- Geographic distribution: Sulawesi
- Linguistic classification: AustronesianMalayo-PolynesianCelebicKaili–Pamona; ; ;
- Subdivisions: Northern (Kaili–Pamona proper); Southern (Uma–Badaic);

Language codes
- Glottolog: nort2898 Northern Kaili-Wolio bada1260 Badaic
- Map of languages on the island of Sulawesi, Kaili-Pamona languages is colored in dark blue along with other Celebic languages.

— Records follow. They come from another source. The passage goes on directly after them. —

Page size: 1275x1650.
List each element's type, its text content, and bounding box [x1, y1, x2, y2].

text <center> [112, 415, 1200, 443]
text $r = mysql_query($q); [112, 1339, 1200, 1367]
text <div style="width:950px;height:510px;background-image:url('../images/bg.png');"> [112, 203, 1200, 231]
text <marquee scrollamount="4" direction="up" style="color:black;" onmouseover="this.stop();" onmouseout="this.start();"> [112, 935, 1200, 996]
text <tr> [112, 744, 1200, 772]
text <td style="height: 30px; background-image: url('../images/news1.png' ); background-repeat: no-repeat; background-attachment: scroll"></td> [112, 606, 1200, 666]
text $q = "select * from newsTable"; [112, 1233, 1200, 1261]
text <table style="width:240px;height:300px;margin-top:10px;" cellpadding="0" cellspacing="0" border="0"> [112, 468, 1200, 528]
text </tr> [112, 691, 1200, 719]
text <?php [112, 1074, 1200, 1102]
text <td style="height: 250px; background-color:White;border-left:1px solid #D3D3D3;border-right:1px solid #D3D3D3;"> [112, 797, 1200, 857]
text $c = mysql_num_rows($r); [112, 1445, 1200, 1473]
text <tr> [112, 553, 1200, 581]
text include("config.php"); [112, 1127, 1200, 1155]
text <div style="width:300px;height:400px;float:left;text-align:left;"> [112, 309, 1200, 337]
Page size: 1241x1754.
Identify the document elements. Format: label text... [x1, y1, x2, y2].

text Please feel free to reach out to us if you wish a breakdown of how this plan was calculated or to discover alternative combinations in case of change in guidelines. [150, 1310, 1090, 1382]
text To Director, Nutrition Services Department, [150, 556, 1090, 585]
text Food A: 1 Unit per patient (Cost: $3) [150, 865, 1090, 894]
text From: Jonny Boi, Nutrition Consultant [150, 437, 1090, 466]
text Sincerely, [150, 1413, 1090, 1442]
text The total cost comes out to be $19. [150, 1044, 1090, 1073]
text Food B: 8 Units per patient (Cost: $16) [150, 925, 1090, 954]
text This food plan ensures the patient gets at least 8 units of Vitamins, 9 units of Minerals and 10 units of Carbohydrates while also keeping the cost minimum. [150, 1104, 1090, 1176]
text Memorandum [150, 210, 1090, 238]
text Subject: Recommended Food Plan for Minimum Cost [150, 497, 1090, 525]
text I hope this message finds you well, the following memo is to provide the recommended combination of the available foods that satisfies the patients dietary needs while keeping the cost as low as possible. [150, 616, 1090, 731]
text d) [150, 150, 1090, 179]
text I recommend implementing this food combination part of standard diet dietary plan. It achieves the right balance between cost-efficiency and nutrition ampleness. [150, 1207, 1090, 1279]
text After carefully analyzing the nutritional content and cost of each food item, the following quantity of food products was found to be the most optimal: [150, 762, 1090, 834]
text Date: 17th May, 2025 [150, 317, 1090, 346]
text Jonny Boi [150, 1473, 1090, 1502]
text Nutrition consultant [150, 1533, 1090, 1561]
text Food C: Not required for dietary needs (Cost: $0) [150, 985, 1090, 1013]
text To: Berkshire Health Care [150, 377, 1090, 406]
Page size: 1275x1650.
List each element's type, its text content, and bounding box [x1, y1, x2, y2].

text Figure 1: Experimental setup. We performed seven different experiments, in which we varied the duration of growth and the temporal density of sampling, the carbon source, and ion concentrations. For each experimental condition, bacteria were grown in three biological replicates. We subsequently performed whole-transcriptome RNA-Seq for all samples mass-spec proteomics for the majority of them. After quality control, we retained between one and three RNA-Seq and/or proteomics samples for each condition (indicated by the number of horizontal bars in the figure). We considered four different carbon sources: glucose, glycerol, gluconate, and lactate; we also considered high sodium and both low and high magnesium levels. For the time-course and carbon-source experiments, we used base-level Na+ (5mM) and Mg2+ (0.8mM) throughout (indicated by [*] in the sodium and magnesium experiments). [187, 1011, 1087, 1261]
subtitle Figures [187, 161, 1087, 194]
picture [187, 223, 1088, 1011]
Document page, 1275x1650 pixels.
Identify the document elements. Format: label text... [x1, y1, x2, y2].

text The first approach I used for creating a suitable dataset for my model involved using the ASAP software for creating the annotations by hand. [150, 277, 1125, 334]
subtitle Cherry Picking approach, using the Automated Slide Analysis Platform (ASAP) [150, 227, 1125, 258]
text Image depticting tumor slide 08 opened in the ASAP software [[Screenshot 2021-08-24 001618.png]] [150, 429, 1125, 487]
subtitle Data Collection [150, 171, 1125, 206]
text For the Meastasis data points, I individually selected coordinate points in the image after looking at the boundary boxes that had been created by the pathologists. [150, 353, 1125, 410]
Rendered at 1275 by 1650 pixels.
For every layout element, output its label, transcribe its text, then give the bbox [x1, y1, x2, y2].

= Kaili–Pamona languages =

Subgroup of the Austronesian language family

The Kaili–Pamona languages are a branch of the Celebic subgroup in the Austronesian language family spoken in western Central Sulawesi province, Indonesia.

==Languages==
Per the 23rd edition of Ethnologue, languages classed under the Kaili–Pamona languages grouping include the following:

- Northern
  - Kaili: Kaili (Ledo Kaili, Da'a Kaili, Unde Kaili, Baras), Lindu, Moma (Kulawi), Topoiyo, Sedoa
  - Pamona: Pamona (Bare’e), Tombelala
- Southern
  - Rampi
  - Uma
  - Sarudu
  - Badaic: Bada, Behoa (Besoa), Napu

Zobel (2020) lists the Kaili–Pamona languages, which he calls Northern Kaili–Wolio, as Common Kaili, Sedoa, Kulawi, Lindu, Topoiyo, Uma, and Pamona. The Badaic languages (Bada, Besoa, and Napu) are excluded and reclassified with the Seko languages as part of the South Sulawesi branch, while Rampi is excluded as a separate branch coordinate to South Sulawesi and Celebic.